→ TASK DETAILS:
The records below are to be transcribed exactly, with the pictures removed.

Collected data

++++

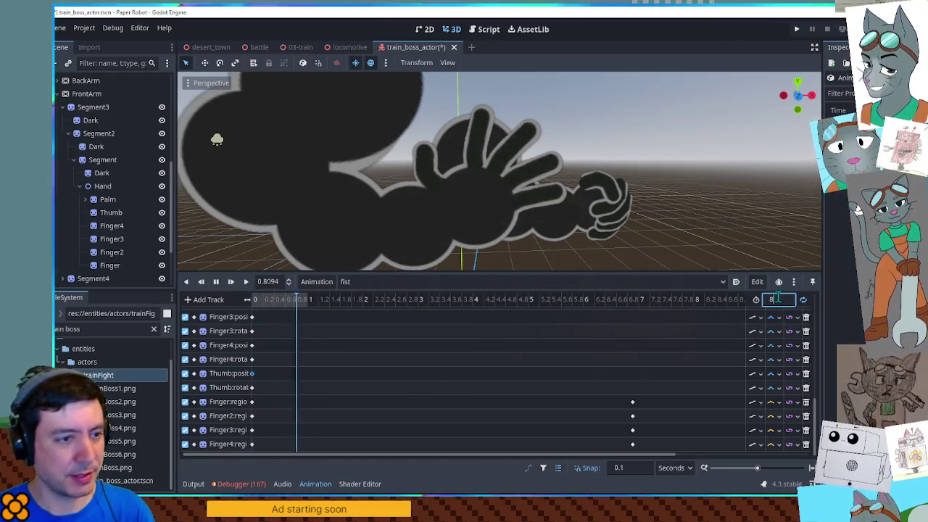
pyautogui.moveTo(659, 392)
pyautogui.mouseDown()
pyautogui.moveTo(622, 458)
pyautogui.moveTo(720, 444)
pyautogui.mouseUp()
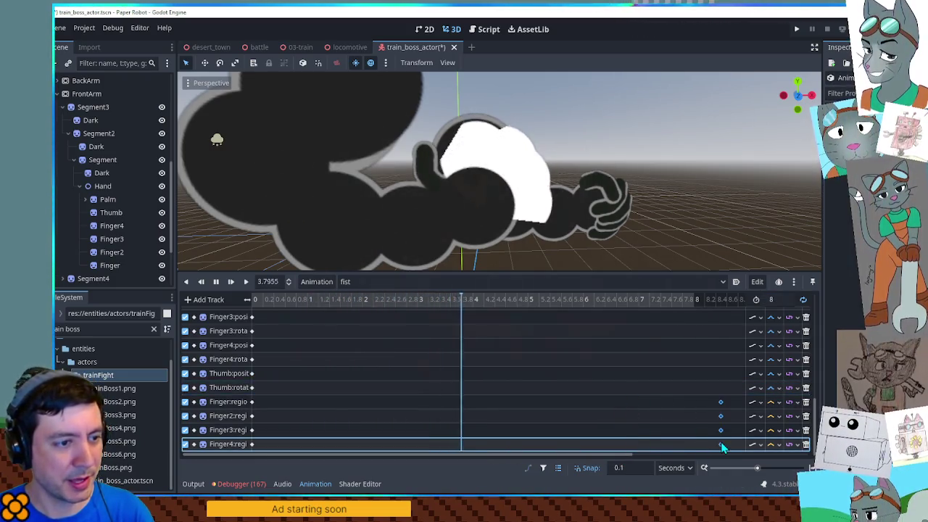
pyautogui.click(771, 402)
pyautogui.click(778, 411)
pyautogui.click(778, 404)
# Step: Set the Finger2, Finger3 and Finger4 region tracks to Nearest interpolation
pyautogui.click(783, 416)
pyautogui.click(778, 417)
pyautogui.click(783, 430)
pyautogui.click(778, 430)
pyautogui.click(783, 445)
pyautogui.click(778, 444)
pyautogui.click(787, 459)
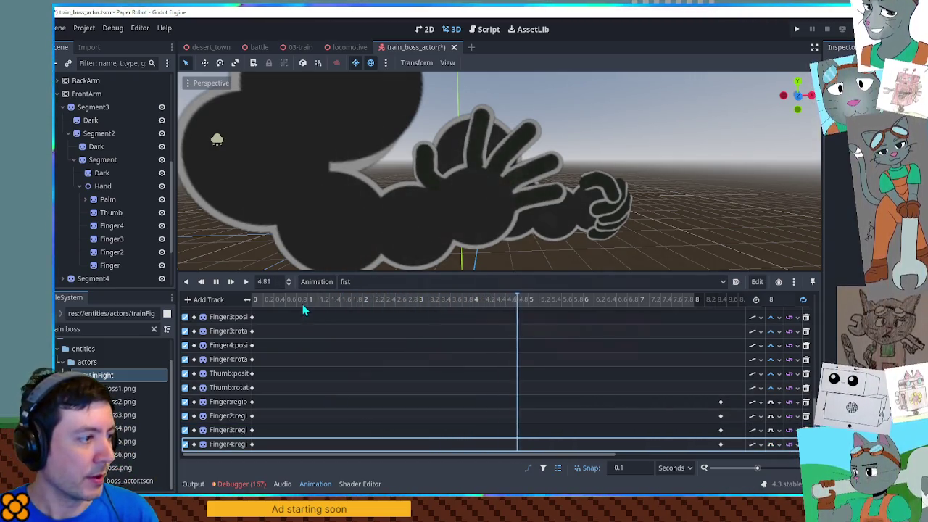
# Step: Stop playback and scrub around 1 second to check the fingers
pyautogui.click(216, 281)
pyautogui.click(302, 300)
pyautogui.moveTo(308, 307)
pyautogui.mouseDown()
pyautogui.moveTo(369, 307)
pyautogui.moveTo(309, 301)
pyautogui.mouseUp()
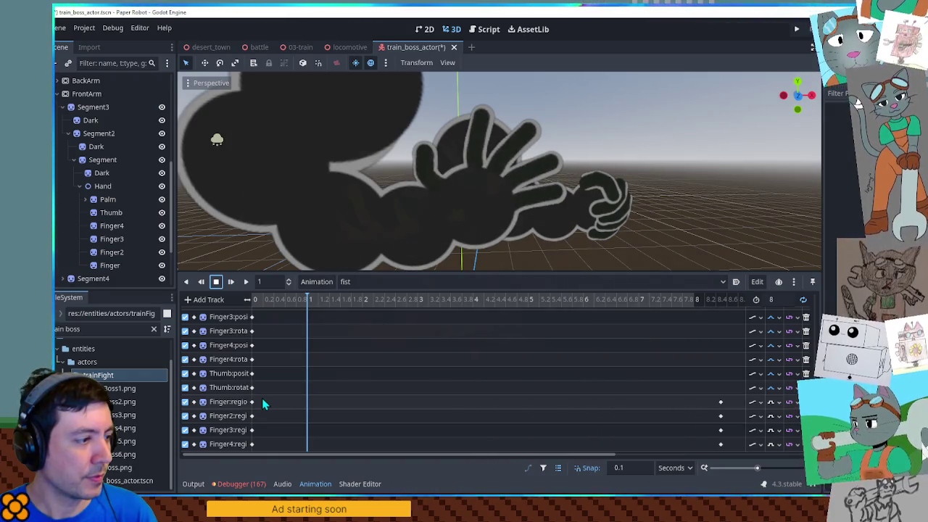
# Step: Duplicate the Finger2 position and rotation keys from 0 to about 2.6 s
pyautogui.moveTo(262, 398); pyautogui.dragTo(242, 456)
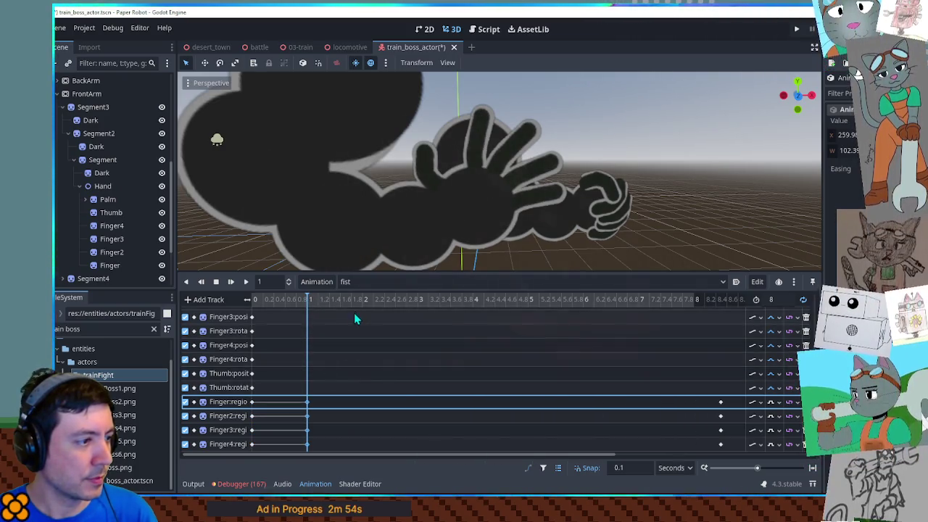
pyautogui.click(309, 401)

++++

→ REPLY TO THE TASK:
pyautogui.moveTo(659, 392)
pyautogui.mouseDown()
pyautogui.moveTo(622, 458)
pyautogui.moveTo(720, 444)
pyautogui.mouseUp()
pyautogui.click(771, 402)
pyautogui.click(778, 411)
pyautogui.click(778, 404)
# Step: Set the Finger2, Finger3 and Finger4 region tracks to Nearest interpolation
pyautogui.click(783, 416)
pyautogui.click(778, 417)
pyautogui.click(783, 430)
pyautogui.click(778, 430)
pyautogui.click(783, 445)
pyautogui.click(778, 444)
pyautogui.click(787, 459)
# Step: Stop playback and scrub around 1 second to check the fingers
pyautogui.click(216, 281)
pyautogui.click(302, 300)
pyautogui.moveTo(308, 307)
pyautogui.mouseDown()
pyautogui.moveTo(369, 307)
pyautogui.moveTo(309, 301)
pyautogui.mouseUp()
# Step: Duplicate the Finger2 position and rotation keys from 0 to about 2.6 s
pyautogui.moveTo(262, 398); pyautogui.dragTo(242, 456)
pyautogui.click(309, 401)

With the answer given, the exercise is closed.